Delivering this performance in 400G/800G networking involves multiple challenges in the physical and electronic realms. Electrical efficiencies with the faster clock speeds, parallel paths, and complex signaling requirements are difficult to achieve and elevated error rates intrinsic to faster communication speeds create the need for a highly efficient FEC to ensure minimum latency with low retransmission rates. As mentioned earlier, cabling media must support the elevated data rates over rack, datacenter, and even metropolitan scales. No one cabling technology is ideal across such a diverse range of lengths so multiple media types must be supported by any solution developed.
SoC designers need silicon IP developed with all of these things in mind, Synopsys has been a leading developer of Ethernet silicon IP for many generations of the protocol and remains integral in pushing standardization for 400G/800G Ethernet and beyond. Synopsys offers an integrated 400G/800G Ethernet IP solution which is compliant to industry standards and configurable to meet the various needs of today’s HPC even with AI/ML workloads while maintaining backwards compatible to lower speeds and older standardization.

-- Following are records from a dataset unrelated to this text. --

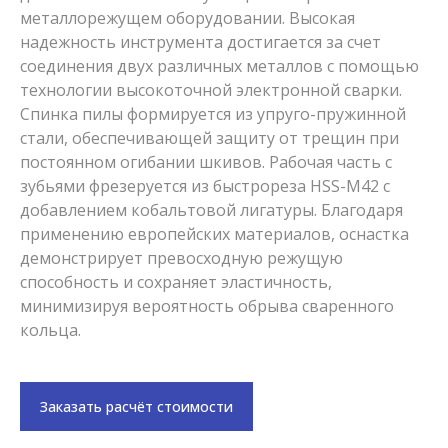
металлорежущем оборудовании. Высокая
надежность инструмента достигается за счет
соединения двух различных металлов с помощью
технологии высокоточной электронной сварки.
Спинка пилы формируется из упруго-пружинной
стали, обеспечивающей защиту от трещин при
постоянном огибании шкивов. Рабочая часть с
зубьями фрезеруется из быстрореза HSS-M42 с
добавлением кобальтовой лигатуры. Благодаря
применению европейских материалов, оснастка
демонстрирует превосходную режущую
способность и сохраняет эластичность,
минимизируя вероятность обрыва сваренного
кольца.
Заказать расчёт стоимости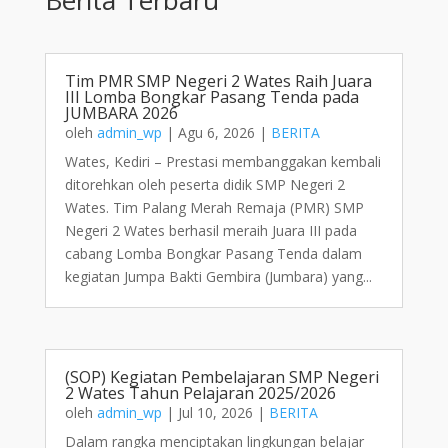
Tim PMR SMP Negeri 2 Wates Raih Juara
III Lomba Bongkar Pasang Tenda pada
JUMBARA 2026
oleh
admin_wp
|
Agu 6, 2026
|
BERITA
Wates, Kediri – Prestasi membanggakan kembali
ditorehkan oleh peserta didik SMP Negeri 2
Wates. Tim Palang Merah Remaja (PMR) SMP
Negeri 2 Wates berhasil meraih Juara III pada
cabang Lomba Bongkar Pasang Tenda dalam
kegiatan Jumpa Bakti Gembira (Jumbara) yang...
(SOP) Kegiatan Pembelajaran SMP Negeri
2 Wates Tahun Pelajaran 2025/2026
oleh
admin_wp
|
Jul 10, 2026
|
BERITA
Dalam rangka menciptakan lingkungan belajar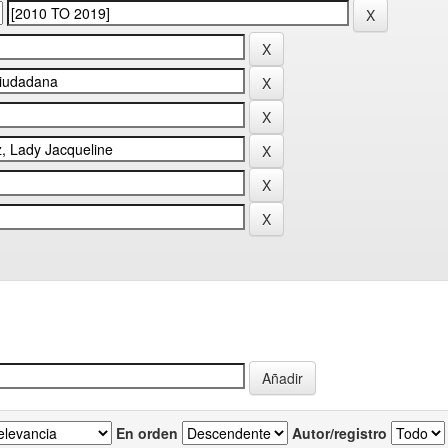
En orden
Autor/registro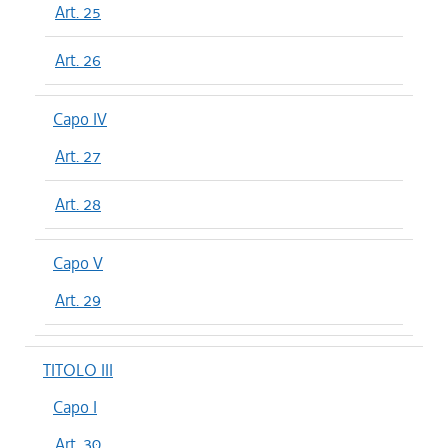
Art. 25
Art. 26
Capo IV
Art. 27
Art. 28
Capo V
Art. 29
TITOLO III
Capo I
Art. 30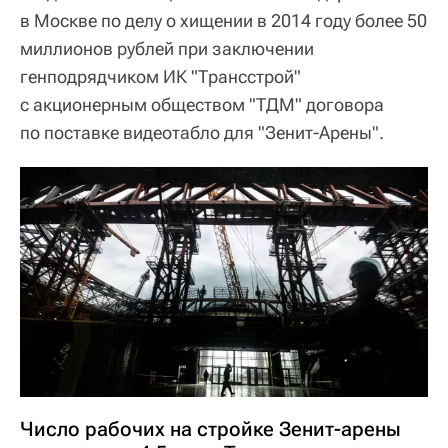
в Москве по делу о хищении в 2014 году более 50
миллионов рублей при заключении
генподрядчиком ИК "Трансстрой"
с акционерным обществом "ТДМ" договора
по поставке видеотабло для "Зенит-Арены".
Число рабочих на стройке Зенит-арены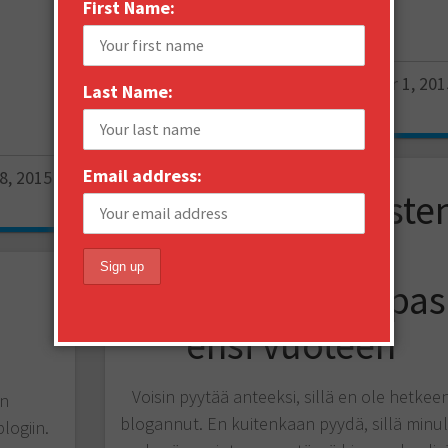
First Name:
Email
More
Janne Saarikko
September 1, 201
Last Name:
1
Email address:
8, 2015
Rohkeiden ihmiste
ylistys ja
markkinoijan opas
ensi vuoteen
Voisin pyytää anteeksi, sillä en ole hetkee
en
blogannut. En kuitenkaan pyydä, sillä minul
logiin.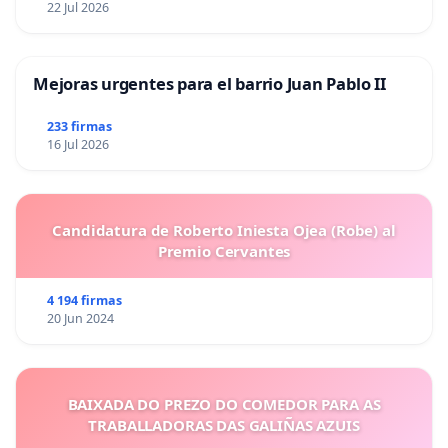
22 Jul 2026
Mejoras urgentes para el barrio Juan Pablo II
233 firmas
16 Jul 2026
Candidatura de Roberto Iniesta Ojea (Robe) al
Premio Cervantes
4 194 firmas
20 Jun 2024
BAIXADA DO PREZO DO COMEDOR PARA AS
TRABALLADORAS DAS GALIÑAS AZUIS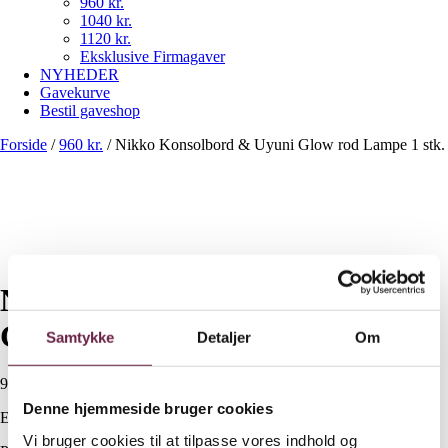
960 kr.
1040 kr.
1120 kr.
Eksklusive Firmagaver
NYHEDER
Gavekurve
Bestil gaveshop
Forside
/
960 kr.
/
Nikko Konsolbord & Uyuni Glow rod Lampe 1 stk.
Nikko Konsolbord & Uyuni
Glow rod Lampe 1 stk.
Samtykke
Detaljer
Om
960,00
DKK
Denne hjemmeside bruger cookies
Ekskl. moms
Vi bruger cookies til at tilpasse vores indhold og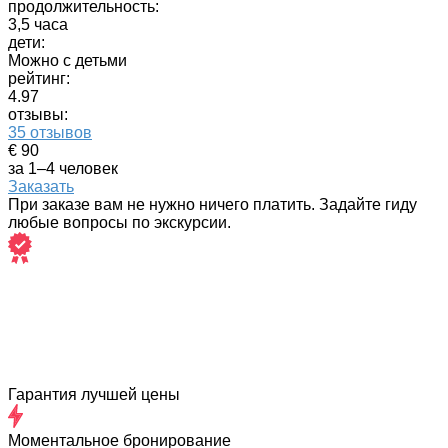
продолжительность:
3,5 часа
дети:
Можно с детьми
рейтинг:
4.97
отзывы:
35 отзывов
€ 90
за 1–4 человек
Заказать
При заказе вам не нужно ничего платить. Задайте гиду
любые вопросы по экскурсии.
Гарантия лучшей цены
Моментальное бронирование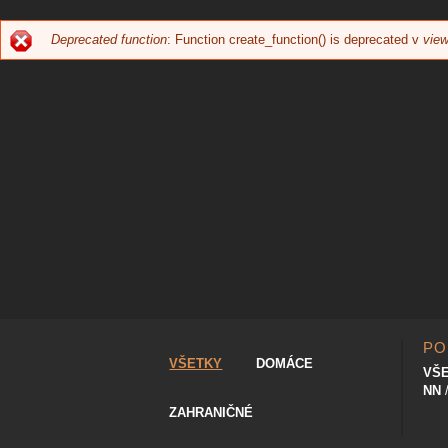
Deprecated function
: Function create_function() is deprecated v
view
CHYBOVÁ
SPRÁVA
PO
VŠETKY
DOMÁCE
VŠ
NN
ZAHRANIČNÉ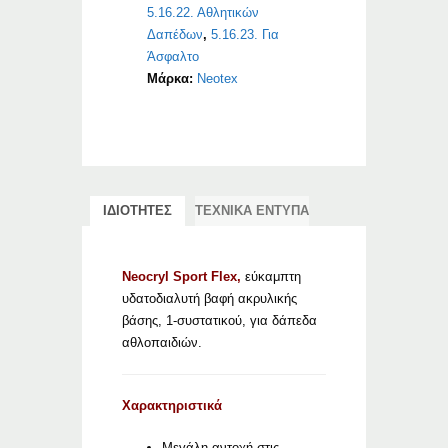
5.16.22. Αθλητικών
Δαπέδων
,
5.16.23. Για
Άσφαλτο
Μάρκα:
Neotex
ΙΔΙΟΤΗΤΕΣ
ΤΕΧΝΙΚΑ ΕΝΤΥΠΑ
Neocryl Sport Flex,
εύκαμπτη
υδατοδιαλυτή βαφή ακρυλικής
βάσης, 1-συστατικού, για δάπεδα
αθλοπαιδιών.
Χαρακτηριστικά
Μεγάλη αντοχή στις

About the Author: Jerry Lotto, Sr. Technical Marketing Manager
Jerry Lotto brings more than 35 years of experience in Scientific / High Performance Computing. Jerry built the first HPC teaching cluster in Harvard’s Department of Chemistry and Chemical Biology with an InfiniBand backbone. In 2007, Jerry helped to create the Harvard Faculty of Arts and Sciences Research Computing group. In an unprecedented collaborative effort between 5 Universities, industry and state government, Jerry also helped to design the Massachusetts Green High-Performance Computing Center in Holyoke, MA which was completed in November 2012.